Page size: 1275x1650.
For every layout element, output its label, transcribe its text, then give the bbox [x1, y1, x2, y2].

══════

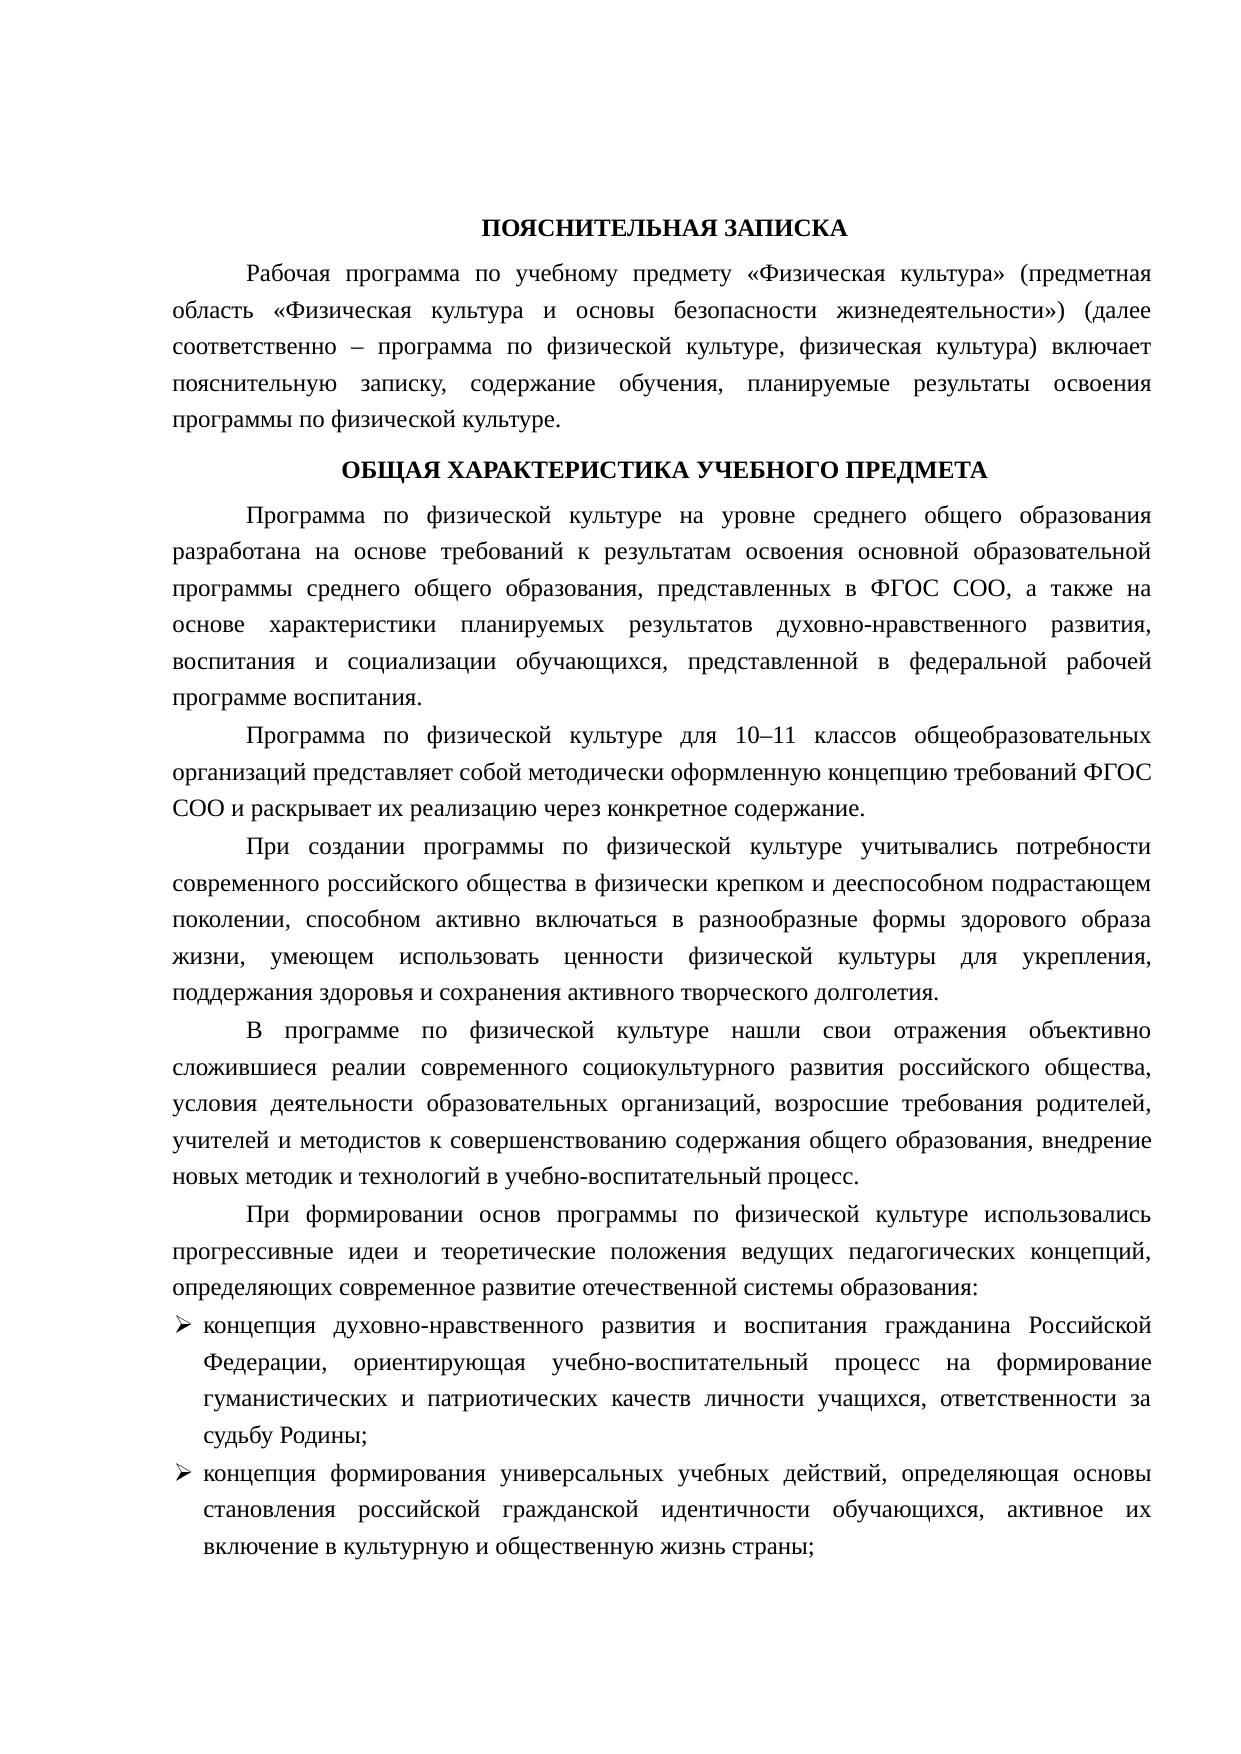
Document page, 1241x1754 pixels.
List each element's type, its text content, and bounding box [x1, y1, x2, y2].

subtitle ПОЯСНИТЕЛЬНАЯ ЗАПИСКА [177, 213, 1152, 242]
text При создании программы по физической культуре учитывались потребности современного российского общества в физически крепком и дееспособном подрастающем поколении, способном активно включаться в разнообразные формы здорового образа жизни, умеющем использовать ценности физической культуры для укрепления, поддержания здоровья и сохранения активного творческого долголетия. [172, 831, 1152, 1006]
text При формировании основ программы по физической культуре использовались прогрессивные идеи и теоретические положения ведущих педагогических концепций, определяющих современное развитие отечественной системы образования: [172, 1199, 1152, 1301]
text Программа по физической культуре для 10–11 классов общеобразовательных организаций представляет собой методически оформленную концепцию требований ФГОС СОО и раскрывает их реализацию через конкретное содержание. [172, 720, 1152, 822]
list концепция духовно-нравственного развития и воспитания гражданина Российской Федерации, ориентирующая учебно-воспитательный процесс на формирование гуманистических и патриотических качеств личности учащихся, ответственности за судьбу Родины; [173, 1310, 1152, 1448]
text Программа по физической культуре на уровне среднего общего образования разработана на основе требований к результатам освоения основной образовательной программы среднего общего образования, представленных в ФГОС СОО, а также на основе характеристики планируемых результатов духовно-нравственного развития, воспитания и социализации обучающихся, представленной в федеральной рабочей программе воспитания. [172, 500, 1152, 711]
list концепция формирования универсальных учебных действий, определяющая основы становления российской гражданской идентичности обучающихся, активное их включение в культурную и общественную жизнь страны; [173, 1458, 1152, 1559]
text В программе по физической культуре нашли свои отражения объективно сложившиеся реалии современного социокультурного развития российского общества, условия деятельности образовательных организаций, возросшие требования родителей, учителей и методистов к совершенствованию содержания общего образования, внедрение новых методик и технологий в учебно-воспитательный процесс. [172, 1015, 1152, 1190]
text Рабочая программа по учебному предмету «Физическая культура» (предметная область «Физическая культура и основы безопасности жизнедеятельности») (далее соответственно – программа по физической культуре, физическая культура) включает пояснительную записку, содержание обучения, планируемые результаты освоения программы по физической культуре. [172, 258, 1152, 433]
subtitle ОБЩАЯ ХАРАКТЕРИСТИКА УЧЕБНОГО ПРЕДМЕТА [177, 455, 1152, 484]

══════

▶ [Instructions for the task]:
In the listing above, find the line with "Page size: 1275x1650." and the line with "For every layout", then print exactly those lines and every line between them.

▶ [Expected answer]:
Page size: 1275x1650.
For every layout element, output its label, transcribe its text, then give the bbox [x1, y1, x2, y2].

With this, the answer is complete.